• Data extract:
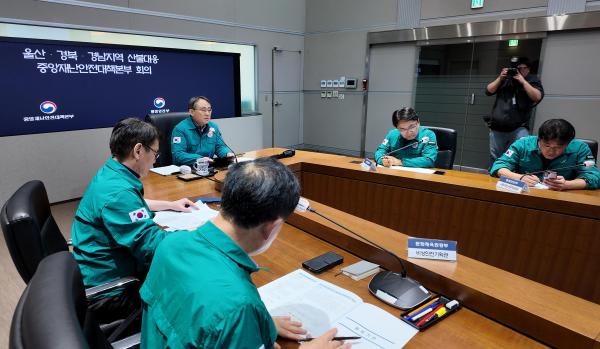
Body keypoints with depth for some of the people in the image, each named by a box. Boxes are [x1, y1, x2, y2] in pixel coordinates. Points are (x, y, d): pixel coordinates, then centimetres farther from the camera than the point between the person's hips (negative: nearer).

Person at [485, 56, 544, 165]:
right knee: (495, 159, 12)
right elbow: (488, 91, 6)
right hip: (497, 128, 3)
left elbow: (537, 97, -11)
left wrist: (523, 81, -12)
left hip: (519, 129, -3)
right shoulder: (504, 79, 14)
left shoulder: (533, 81, 6)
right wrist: (500, 78, -5)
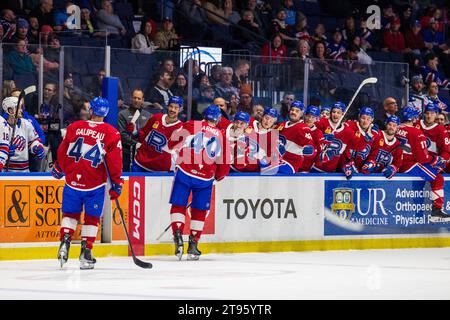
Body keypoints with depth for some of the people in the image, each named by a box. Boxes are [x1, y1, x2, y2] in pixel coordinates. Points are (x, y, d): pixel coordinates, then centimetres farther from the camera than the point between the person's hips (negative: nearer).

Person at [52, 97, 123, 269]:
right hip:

• Instructions to follow: Reproduce verbatim everything from the line containing "right wrist: (500, 78, -5)" down to the last of the rows above, including both of these lines and omitting the pictures.

• Solution below:
right wrist: (500, 78, -5)
Body keypoints with depth for some of the people in the image, each named by a box. Boxes are [x1, y1, x2, y2] in pixel coordinates. Points are (x, y, d): pixel coordinates, then centimetres farther from the camera than the point between the person's hips (negative: nearer).

Person at [52, 97, 123, 269]:
right hip:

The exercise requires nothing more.